▸ Instruction: Please substitute "See Offer" for "View Offer" in the text of all the records below, keeping everything else the same and leaving out the pictures.

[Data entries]
━━━━━━━━━━

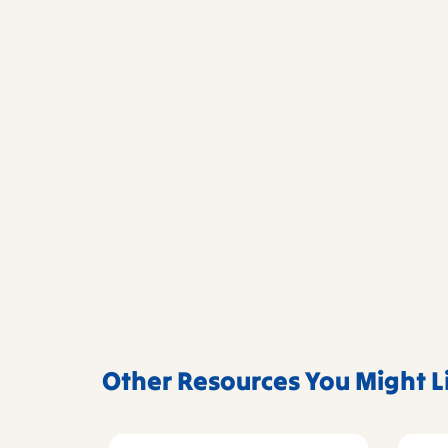
Other Resources You Might L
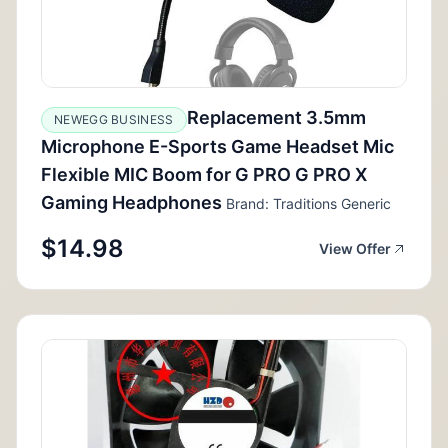
Replacement 3.5mm
NEWEGG BUSINESS
Microphone E-Sports Game Headset Mic
Flexible MIC Boom for G PRO G PRO X
Gaming Headphones
Brand: Traditions Generic
$14.98
View Offer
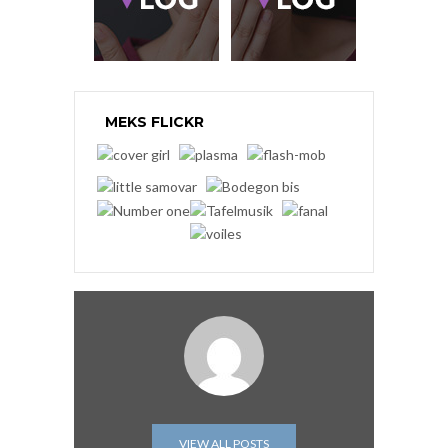
MEKS FLICKR
VIEW ALL POSTS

━━━━━━━━━━

▸ Answer to this problem:
Other Resources You Might L
Replacement 3.5mm
NEWEGG BUSINESS
Microphone E-Sports Game Headset Mic
Flexible MIC Boom for G PRO G PRO X
Gaming Headphones
Brand: Traditions Generic
$14.98
See Offer
MEKS FLICKR
VIEW ALL POSTS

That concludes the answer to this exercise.